Patient Develops Fungal Infection Following Lung Surgery

    Thoracic Surgery Expert

    This case involves a female patient who presented to her primary care physician with a persistent cough. An x-ray showed a large mass in the right lung and the patient was referred to a thoracic surgeon. The thoracic surgeon ordered a CT and PET scan which confirmed the existence of a malignant tumor. The surgeon recommended immediate surgery and performed a lobectomy. The lung tissue was sent for evaluation and pathology revealed a serious fungal infection.

    Question(s) For Expert Witness

    • 1. What is the work-up for a lung mass like the one seen in this scenario?
    • 2. How often you diagnose and treat fungal infections?
    • 3. What is the treatment of a fungal infection?

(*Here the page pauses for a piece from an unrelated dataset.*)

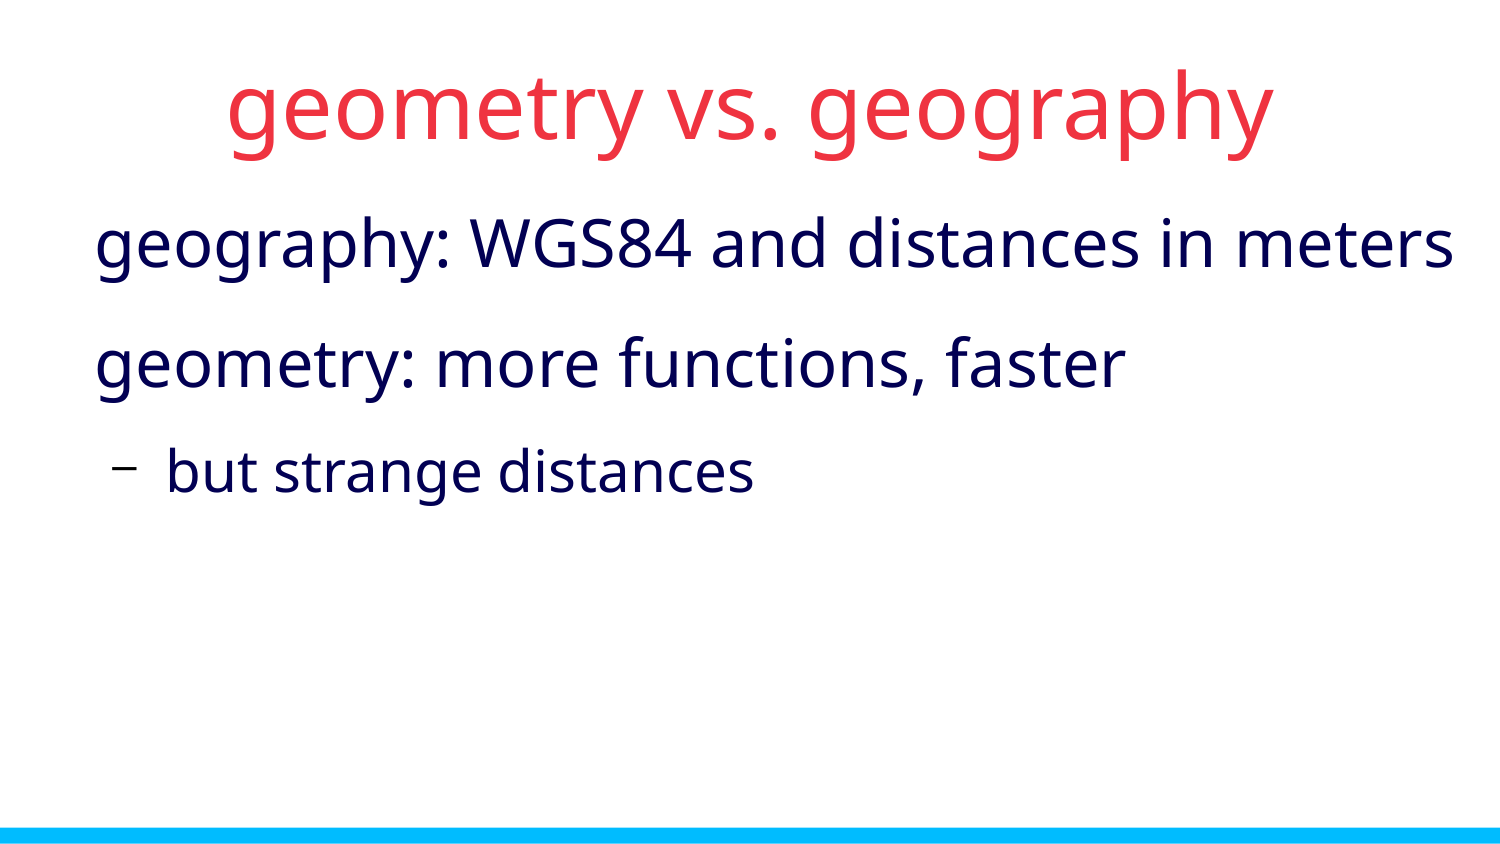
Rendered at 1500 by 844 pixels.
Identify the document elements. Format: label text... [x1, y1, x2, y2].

    Expert Witness Response E-088005

    I am a board-certified general thoracic surgeon my clinical practice is focused on minimally invasive surgery for lung and esophageal disease as well as lung transplantation. I am also an NIH funded researcher with a focus on quality care and guideline adherence in the evaluation and treatment of patients with lung cancer. Working in the Midwest, I treat a lot of patients with granulomatous lung disease presenting as pulmonary nodules. I see these patients at least once a month. Even in a non-smoker, a mass like this would be considered suspicious for cancer and I would advocate tissue sampling for confirmation. An evaluation would include PFT’s, a CT and PET scan, and an office consultation. A brain MRI would also be recommended for a lesion this size. Then there would be 2 options: percutaneous biopsy or surgical excisional biopsy. Given the size of the lesion, I would likely favor a percutaneous biopsy first to confirm the diagnosis as this mass would not be amenable to a simple wedge resection. Generally, it is best to avoid a diagnostic lobectomy.